Por: Luis Olmedo Iza Q.
Kichwa / Pueblo Panzaleo
Mayo 01 de 2020

La gestión del recurso hídrico, en la nueva estructura del Ministerio de Ambiente y Agua, queda relegada a un tercer plano. Mientras que el mundo le da la importancia necesaria para la consolidación de una institución sólida y eficiente en la gestión de los Recursos Hídricos, el Ecuador va contracorriente.

En la fusión del Ministerio del Ambiente con la Secretaría del Agua, se nota un enfoque demasiado simple, únicamente como un proceso relacionado con lo financiero y administrativo, relegando a una tercera categoría el concepto de Autoridad Única del Agua y de su Rectoría en la Gestión y Administración de los Recursos Hídricos.

La tendencia mundial es darle la importancia necesaria a una institución con el más alto nivel jerárquico en la gestión del recurso hídrico. Pero en el caso Ecuatoriano, la nueva estructura del Ministerio del Ambiente y Agua contempla: Ministro, Viceministerio de Gestión Ambiental y Desarrollo Sostenible y en tercer rango inferior la Subsecretaría de Recursos Hídricos con tres Direcciones Nacionales y no hay claridad aún en la estructura territorial. Esto no se compadece con la importancia que tiene el agua para la vida.

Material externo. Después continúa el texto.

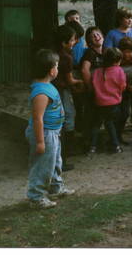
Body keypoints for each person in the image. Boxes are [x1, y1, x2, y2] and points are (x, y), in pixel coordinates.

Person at [26, 49, 74, 209]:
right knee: (43, 165)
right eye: (57, 66)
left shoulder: (47, 86)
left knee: (54, 161)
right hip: (45, 134)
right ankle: (36, 196)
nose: (58, 69)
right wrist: (40, 142)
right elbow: (37, 119)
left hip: (53, 133)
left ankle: (55, 187)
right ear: (52, 70)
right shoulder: (40, 92)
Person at [52, 25, 84, 171]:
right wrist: (81, 82)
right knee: (68, 119)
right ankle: (65, 155)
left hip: (50, 90)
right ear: (64, 43)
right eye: (71, 40)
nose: (74, 42)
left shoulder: (51, 54)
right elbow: (70, 80)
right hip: (61, 91)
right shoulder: (66, 57)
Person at [90, 48, 126, 154]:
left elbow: (93, 84)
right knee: (110, 123)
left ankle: (92, 147)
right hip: (113, 103)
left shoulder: (97, 71)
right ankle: (116, 145)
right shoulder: (119, 71)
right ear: (117, 61)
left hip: (99, 102)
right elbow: (122, 86)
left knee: (96, 124)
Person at [80, 27, 106, 150]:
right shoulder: (90, 53)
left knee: (100, 117)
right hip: (92, 91)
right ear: (89, 42)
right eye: (93, 36)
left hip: (103, 91)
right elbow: (85, 70)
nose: (96, 37)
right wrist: (90, 88)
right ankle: (88, 142)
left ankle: (94, 142)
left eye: (98, 34)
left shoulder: (106, 52)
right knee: (91, 116)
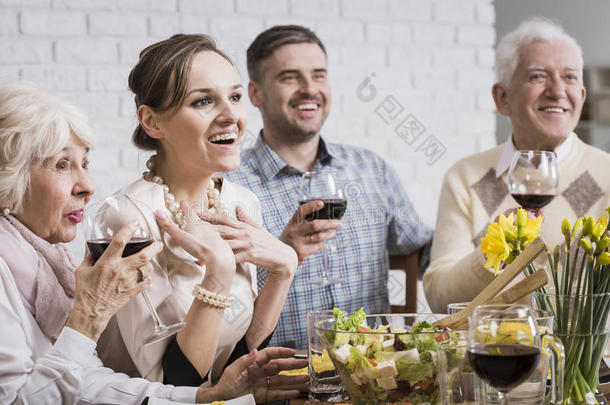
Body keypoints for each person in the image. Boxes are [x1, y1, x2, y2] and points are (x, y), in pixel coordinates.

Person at [0, 84, 307, 404]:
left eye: (85, 164)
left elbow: (86, 382)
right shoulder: (129, 213)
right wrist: (87, 319)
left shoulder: (47, 258)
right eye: (62, 164)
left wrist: (209, 397)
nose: (88, 187)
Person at [97, 33, 299, 386]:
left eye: (235, 97)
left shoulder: (240, 202)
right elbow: (172, 385)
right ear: (152, 122)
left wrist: (284, 270)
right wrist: (218, 272)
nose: (231, 116)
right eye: (204, 101)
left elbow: (236, 363)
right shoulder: (129, 218)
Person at [225, 25, 433, 349]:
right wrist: (283, 256)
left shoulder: (370, 170)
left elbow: (422, 251)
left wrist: (481, 241)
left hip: (374, 378)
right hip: (279, 385)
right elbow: (221, 309)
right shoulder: (229, 187)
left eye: (319, 75)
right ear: (255, 93)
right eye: (290, 77)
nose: (310, 89)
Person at [423, 18, 610, 313]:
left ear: (582, 97)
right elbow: (439, 297)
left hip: (584, 358)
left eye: (570, 77)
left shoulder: (606, 175)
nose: (558, 91)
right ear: (503, 98)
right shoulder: (467, 177)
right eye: (538, 76)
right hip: (491, 353)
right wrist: (493, 250)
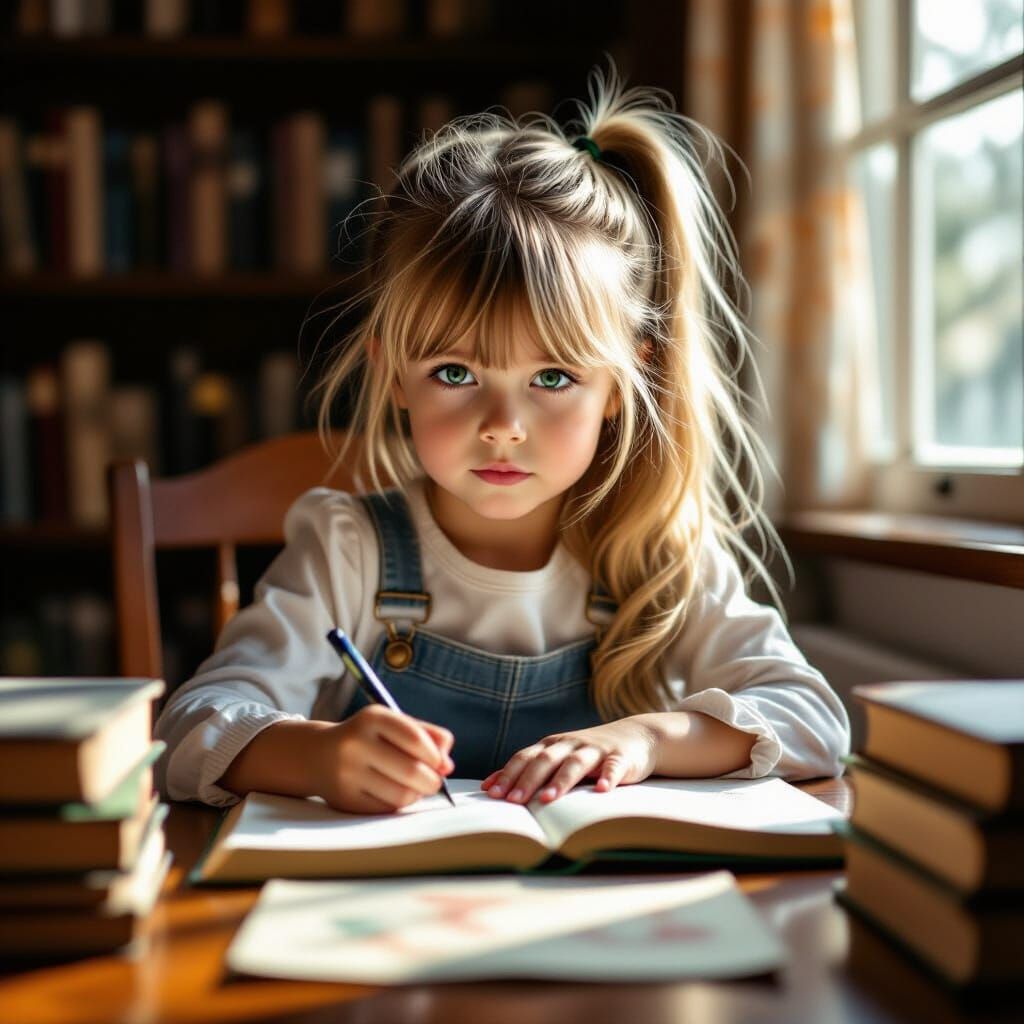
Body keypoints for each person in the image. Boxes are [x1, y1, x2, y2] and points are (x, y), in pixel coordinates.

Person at [154, 59, 850, 815]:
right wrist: (314, 755)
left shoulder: (659, 556)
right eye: (455, 373)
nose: (502, 427)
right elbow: (188, 729)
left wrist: (649, 739)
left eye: (552, 379)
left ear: (621, 385)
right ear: (392, 374)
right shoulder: (347, 550)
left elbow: (814, 719)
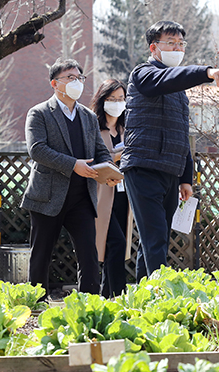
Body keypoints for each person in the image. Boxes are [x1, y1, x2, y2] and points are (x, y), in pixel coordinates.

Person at [121, 20, 219, 281]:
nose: (177, 48)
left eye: (181, 43)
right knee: (155, 237)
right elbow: (169, 78)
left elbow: (181, 133)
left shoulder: (179, 92)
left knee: (154, 239)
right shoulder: (143, 74)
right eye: (170, 43)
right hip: (143, 167)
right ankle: (161, 299)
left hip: (170, 172)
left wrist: (185, 178)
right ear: (153, 47)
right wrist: (206, 72)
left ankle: (142, 298)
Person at [21, 58, 119, 298]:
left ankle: (88, 306)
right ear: (55, 83)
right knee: (41, 255)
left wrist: (108, 170)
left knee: (89, 255)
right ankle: (36, 305)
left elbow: (100, 150)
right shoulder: (39, 113)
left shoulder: (87, 116)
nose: (77, 82)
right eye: (70, 78)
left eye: (80, 78)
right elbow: (37, 150)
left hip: (82, 198)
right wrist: (73, 164)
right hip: (47, 196)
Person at [90, 79, 134, 298]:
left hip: (124, 195)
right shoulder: (93, 127)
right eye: (111, 99)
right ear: (102, 100)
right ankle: (118, 294)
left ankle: (107, 295)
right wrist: (115, 156)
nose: (117, 103)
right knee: (114, 242)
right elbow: (91, 160)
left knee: (116, 247)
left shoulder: (128, 129)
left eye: (121, 99)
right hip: (101, 194)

El agua es el motor de la vida y de la economía. “Podemos vivir sin petróleo, sin luz eléctrica pero sin agua no” decía un dirigente comunitario. A más de servirnos para cocinar, bañarnos, asearnos la boca, es decir para las cuestiones básicas del ser viviente, es el motor que mueve la economía de la humanidad; con ella se genera la producción de alimentos, se mueven las turbinas de las centrales hidroeléctricas y ellas la maquinaria hasta para elaborar nuestra vestimenta. La calidad del agua del mar donde se produce la alimentación, depende de la calidad del agua que va desde los andes, el agua es todo.

Muchas actividades estratégicas están pendientes en el tema del agua: No se ha concluido el inventario de recursos hídricos, es decir no sabemos cuánta agua superficial y subterránea tenemos, con ello no se puede planificar la gestión del agua de consumo, de riego, para la industria, hidroelectricidad, etc.  No sabemos la localización, los volúmenes y la calidad de agua subterránea en el territorio ecuatoriano. Las fuentes de recarga hídrica tan importantes en el abastecimiento del agua están desapareciéndose por acciones humanas. Hay otras tareas pendientes con el enfoque de manejo integral e integrada de los Recursos Hídricos como reza en la Constitución del Ecuador y la Ley Orgánica de Recursos Hídricos Usos y Aprovechamiento; como el fortalecimiento de las organizaciones comunitarias del agua, poner en marcha el Plan Nacional de Riego enfocado en la producción de alimentos, cumplimiento de la implementación de la Misión Agua Segura y Saneamiento, que fue generado porque casi la mitad de los ecuatorianos consumimos agua no tratada lo que produce la desnutrición, políticas para la descontaminación de las aguas y otras acciones estratégicas.

Hay un punto clave para salvar el agua de la imprudencia con que actúan algunas empresa mineras, es el -certificado de no afectación a los recursos hídricos-, que emite la institución rectora del agua, antes de cualquier proceso de actividad minera, para ello se requiere de un equipo humano lo suficientemente importante tanto en cantidad, profesionalismo y en la ética, para elevar un informe aprobando o negando la petición de las empresas mineras que exigen su “derecho minero”.

La riqueza del Ecuador está en el agua y puede sacarnos del subdesarrollo, con una institución que tenía el rango de Ministerio y ahora con la categoría de una Dirección Nacional, dudo que pueda cumplir ese rol.